La discusión sobre la viabilidad de recibir inversiones en negocios que conforman la cadena de producción de inteligencia artificial generativa continúa en Paraguay, un día después de que el Gobierno dejara sin efecto los decretos 5306 y 5307, promulgados a inicios de 2026. Fuentes de InfoNegocios señalaron que se está avanzando rápidamente en el marco jurídico para los data centers, una normativa anunciada por el actual ministro de Industria y Comercio, Marco Riquelme, en octubre del año pasado.
Las regulaciones son esperadas en el país porque empresas como la canadiense Hive Digital planean inversiones millonarias y actualmente ya cuentan con instalaciones en Paraguay. Hive Digital lanzó en marzo su primer clúster de GPU para inteligencia artificial que utiliza energía de Itaipú para tareas de computación de alto rendimiento.
Otra empresa que espera con entusiasmo esta legislación es la estadounidense Dominion, que en abril comunicó que está construyendo el primer data center subterráneo de Latinoamérica en el país. Para estas firmas, la combinación de energía limpia y rápida habilitación de infraestructura es un gran atractivo.
Este movimiento se alinea con una tendencia regional en la que Brasil debate el Proyecto de Ley 3.018/2024 para regular la eficiencia energética y la seguridad de estos centros, mientras que Uruguay ofrece estabilidad y conectividad para atraer gigantes tecnológicos como Google.
El ministro del Mitic, Gustavo Villate, explicó qué tipo de inversiones vinculadas a la inteligencia artificial podrían llegar a Paraguay. Primeramente, precisó que existen distintos tipos de aplicaciones, como las relacionadas con telemedicina, salud, educación, seguridad y empleo.
“Estas aplicaciones se montan sobre modelos. Ahí tenés desde ChatGPT, Meta, Google, Grok y otras capas. Y después tenemos un espacio que es apto para nosotros, que son muy parecidas a las startups”, afirmó.
El ministro señaló que los data centers requieren capacidad de cómputo y, para ello, es necesario instalar procesadores avanzados. Uno de los países que puede recibir este tipo de procesadores es Taiwán, y dicha infraestructura podría ser traída a Paraguay para aprovechar la disponibilidad de energía.

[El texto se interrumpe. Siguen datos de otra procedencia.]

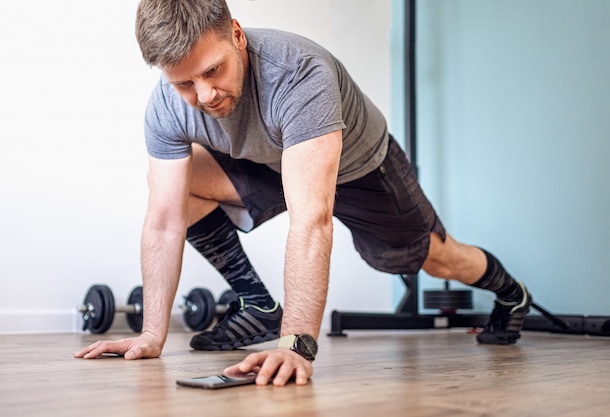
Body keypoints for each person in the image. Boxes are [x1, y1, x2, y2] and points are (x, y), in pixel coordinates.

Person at [74, 0, 532, 386]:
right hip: (267, 160)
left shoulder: (297, 73)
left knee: (436, 258)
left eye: (213, 71)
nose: (205, 94)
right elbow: (163, 220)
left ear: (236, 34)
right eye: (184, 83)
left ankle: (511, 293)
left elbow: (311, 220)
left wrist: (297, 345)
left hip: (362, 167)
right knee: (175, 184)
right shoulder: (167, 107)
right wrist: (151, 334)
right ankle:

Lo que trasciende de la nueva normativa, que deberá ser discutida en el Congreso, es que el proyecto permitiría el ingreso de procesadores bajo un régimen tributario especial, con posibilidad de reventa de dichos equipos, además de incorporar regulaciones medioambientales que limiten el uso del agua —insumo fundamental para el funcionamiento y refrigeración de los equipos—, aranceles especiales reducidos para inversiones en data centers y penalizaciones para las empresas que no respeten los horarios establecidos para el uso de energía eléctrica.